● WORK TO COMPLETE
In the records below, find each line containing the word "LIST" and copy it.

● RECORDS SUPPLIED
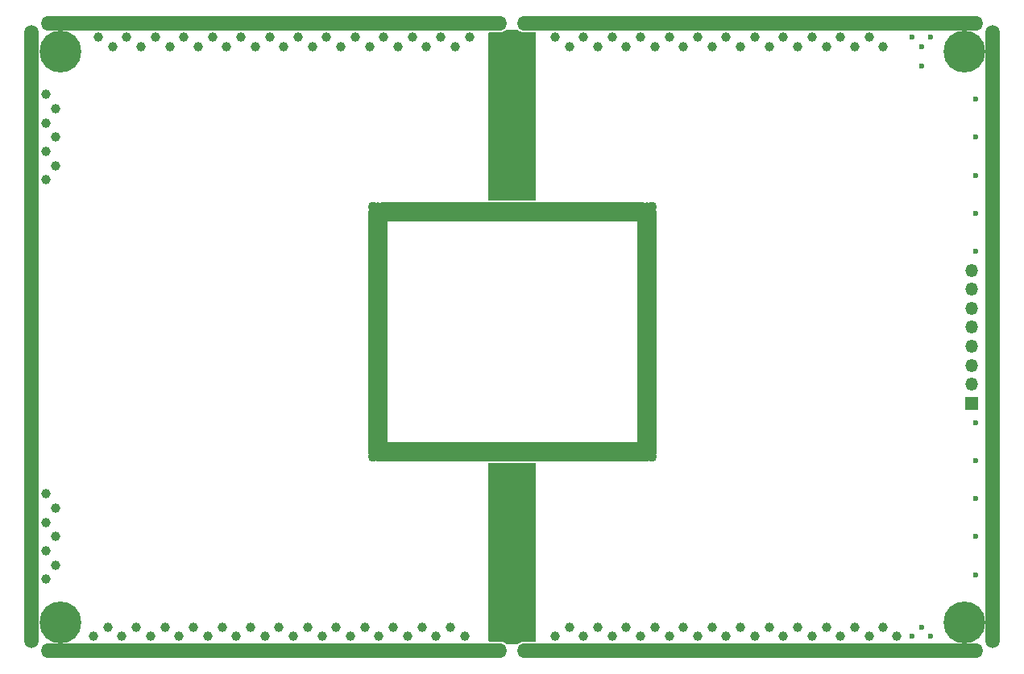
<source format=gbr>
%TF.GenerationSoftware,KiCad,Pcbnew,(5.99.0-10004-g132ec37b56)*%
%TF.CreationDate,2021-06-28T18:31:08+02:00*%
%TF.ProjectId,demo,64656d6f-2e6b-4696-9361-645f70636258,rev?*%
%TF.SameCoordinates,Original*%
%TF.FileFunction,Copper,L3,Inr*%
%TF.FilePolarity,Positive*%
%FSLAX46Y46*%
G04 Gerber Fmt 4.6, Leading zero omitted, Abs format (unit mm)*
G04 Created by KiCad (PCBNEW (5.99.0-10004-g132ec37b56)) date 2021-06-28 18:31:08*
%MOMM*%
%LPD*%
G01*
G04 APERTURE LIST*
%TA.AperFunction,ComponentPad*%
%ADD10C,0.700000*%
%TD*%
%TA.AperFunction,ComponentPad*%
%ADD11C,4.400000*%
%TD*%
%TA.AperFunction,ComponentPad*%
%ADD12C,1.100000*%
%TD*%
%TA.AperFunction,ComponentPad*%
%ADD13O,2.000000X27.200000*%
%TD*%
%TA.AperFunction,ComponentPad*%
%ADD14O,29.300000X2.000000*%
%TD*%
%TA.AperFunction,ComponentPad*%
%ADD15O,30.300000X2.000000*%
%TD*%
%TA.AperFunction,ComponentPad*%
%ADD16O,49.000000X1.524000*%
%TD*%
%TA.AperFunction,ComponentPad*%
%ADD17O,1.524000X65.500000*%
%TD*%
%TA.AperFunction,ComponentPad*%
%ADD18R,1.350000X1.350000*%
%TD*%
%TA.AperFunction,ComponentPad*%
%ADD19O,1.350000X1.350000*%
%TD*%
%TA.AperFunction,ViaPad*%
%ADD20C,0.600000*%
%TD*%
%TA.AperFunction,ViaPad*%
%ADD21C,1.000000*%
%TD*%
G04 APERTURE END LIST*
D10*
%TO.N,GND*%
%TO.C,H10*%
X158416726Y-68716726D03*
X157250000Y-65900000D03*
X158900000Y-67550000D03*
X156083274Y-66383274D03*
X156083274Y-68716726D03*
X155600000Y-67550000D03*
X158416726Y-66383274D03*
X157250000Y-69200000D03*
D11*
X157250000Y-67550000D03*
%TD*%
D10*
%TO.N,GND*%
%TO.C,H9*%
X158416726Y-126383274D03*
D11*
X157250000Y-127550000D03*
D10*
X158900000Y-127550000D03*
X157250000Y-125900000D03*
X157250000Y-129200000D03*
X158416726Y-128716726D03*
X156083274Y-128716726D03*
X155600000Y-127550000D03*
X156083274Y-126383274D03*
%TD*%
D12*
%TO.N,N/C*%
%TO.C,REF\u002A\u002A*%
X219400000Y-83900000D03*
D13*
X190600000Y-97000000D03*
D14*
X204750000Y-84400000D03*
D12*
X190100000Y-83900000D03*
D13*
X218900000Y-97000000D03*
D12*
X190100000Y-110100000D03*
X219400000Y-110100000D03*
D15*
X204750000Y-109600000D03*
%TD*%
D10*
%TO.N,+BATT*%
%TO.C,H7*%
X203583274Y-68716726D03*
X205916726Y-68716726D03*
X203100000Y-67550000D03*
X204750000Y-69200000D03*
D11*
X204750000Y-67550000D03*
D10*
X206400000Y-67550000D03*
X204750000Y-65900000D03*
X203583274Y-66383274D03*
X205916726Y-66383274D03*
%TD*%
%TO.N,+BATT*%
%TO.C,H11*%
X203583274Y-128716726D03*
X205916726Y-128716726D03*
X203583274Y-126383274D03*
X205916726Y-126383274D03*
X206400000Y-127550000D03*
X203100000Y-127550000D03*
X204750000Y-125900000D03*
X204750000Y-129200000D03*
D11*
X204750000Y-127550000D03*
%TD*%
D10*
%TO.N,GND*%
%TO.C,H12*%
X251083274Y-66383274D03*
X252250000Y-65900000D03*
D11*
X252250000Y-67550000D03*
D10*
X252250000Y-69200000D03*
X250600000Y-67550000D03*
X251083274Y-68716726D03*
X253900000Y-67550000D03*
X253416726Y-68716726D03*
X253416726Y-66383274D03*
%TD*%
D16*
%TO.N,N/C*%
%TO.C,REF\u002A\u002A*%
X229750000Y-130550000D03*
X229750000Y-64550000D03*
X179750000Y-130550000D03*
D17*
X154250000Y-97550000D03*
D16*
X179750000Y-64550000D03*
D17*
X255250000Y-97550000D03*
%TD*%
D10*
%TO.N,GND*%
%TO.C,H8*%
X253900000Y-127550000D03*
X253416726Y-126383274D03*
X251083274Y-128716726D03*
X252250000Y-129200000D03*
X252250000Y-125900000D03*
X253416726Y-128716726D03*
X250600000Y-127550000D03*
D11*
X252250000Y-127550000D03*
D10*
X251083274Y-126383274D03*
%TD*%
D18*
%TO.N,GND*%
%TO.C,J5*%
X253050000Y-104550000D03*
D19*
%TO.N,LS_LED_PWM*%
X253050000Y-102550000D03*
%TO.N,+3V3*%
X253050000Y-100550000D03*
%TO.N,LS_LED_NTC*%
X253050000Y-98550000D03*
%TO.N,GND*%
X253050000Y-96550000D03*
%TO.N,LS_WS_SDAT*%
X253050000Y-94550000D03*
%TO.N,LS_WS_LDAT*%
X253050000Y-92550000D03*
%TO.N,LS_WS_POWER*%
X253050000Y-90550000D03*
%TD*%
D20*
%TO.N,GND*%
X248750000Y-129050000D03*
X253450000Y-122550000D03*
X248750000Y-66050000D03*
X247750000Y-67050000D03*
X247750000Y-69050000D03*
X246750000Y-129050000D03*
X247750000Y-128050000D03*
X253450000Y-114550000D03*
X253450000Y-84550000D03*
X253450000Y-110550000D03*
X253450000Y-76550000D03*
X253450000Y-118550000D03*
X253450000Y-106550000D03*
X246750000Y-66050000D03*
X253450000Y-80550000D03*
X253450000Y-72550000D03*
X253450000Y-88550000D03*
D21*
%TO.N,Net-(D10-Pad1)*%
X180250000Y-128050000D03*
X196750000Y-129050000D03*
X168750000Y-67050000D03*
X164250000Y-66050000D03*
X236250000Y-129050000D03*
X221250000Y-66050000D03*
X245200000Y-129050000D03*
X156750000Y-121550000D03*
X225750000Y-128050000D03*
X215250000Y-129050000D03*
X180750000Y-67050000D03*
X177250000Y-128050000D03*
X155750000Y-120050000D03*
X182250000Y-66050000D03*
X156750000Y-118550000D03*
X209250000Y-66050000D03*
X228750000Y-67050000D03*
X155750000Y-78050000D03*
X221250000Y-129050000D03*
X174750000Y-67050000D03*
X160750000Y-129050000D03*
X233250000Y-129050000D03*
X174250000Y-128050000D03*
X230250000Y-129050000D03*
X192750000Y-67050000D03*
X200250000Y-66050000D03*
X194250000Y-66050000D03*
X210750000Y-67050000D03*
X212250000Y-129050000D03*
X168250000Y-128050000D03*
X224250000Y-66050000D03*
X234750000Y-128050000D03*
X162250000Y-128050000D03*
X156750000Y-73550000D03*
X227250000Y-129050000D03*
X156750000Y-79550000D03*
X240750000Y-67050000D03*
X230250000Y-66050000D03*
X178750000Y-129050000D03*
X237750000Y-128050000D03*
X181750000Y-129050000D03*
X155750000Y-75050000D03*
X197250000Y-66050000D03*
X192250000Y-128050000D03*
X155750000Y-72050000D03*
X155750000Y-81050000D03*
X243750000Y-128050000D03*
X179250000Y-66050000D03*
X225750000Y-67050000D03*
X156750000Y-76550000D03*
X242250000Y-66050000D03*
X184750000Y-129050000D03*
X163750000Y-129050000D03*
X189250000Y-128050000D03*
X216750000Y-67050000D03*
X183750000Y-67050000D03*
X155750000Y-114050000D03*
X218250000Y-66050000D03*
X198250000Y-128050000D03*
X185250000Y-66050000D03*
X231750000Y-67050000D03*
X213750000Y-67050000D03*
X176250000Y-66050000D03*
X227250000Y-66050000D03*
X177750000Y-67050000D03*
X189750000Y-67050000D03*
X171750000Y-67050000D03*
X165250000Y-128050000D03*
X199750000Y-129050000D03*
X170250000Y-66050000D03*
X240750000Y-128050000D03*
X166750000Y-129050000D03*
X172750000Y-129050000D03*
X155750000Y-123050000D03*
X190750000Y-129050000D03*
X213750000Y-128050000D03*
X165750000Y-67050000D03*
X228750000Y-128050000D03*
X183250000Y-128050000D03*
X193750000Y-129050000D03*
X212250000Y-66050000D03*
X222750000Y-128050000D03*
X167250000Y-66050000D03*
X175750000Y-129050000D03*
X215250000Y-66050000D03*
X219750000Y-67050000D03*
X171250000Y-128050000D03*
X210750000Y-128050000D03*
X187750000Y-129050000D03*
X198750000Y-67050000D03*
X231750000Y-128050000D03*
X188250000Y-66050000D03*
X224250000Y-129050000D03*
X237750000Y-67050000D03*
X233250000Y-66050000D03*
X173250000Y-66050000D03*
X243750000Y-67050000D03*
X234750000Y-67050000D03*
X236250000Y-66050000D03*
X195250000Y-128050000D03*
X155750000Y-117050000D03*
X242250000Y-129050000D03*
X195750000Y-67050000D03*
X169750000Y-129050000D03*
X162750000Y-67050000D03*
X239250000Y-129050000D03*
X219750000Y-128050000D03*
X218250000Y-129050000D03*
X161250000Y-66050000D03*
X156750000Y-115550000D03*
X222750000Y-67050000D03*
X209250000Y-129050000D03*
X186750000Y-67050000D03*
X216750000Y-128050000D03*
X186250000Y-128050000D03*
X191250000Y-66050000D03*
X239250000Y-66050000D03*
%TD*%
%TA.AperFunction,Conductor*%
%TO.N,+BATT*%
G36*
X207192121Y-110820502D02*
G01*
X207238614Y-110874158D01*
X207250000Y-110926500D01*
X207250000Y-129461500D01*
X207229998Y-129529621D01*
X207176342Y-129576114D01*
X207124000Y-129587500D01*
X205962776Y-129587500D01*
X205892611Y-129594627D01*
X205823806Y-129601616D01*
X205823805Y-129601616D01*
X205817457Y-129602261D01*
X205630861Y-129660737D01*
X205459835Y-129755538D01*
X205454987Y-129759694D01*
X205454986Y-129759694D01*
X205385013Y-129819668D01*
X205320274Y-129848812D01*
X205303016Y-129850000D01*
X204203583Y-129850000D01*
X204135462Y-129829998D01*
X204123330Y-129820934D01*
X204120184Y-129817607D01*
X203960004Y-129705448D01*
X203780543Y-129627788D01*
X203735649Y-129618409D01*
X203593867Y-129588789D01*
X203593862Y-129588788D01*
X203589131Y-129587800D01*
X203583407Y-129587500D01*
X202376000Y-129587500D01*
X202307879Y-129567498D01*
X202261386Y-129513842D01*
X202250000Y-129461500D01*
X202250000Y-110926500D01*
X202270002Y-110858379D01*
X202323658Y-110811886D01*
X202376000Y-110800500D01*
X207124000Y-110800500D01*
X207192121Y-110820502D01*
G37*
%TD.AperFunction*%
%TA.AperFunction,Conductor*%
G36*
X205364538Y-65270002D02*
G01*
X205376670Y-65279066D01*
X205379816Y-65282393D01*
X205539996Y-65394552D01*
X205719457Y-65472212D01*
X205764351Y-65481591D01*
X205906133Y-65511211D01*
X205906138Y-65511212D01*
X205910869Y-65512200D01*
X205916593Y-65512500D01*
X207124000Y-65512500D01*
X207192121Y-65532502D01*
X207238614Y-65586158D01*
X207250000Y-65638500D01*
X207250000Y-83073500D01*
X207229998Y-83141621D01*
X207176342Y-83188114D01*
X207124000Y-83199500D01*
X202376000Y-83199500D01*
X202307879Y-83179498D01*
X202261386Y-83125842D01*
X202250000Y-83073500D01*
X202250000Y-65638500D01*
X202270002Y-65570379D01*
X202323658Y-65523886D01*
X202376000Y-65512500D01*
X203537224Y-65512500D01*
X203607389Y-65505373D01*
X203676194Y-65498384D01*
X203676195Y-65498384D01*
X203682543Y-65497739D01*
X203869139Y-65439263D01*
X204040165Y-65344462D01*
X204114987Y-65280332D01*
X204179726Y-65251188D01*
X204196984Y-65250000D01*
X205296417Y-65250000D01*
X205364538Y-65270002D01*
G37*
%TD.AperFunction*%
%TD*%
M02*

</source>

● TASK OUTPUT
G04 APERTURE LIST*
G04 APERTURE END LIST*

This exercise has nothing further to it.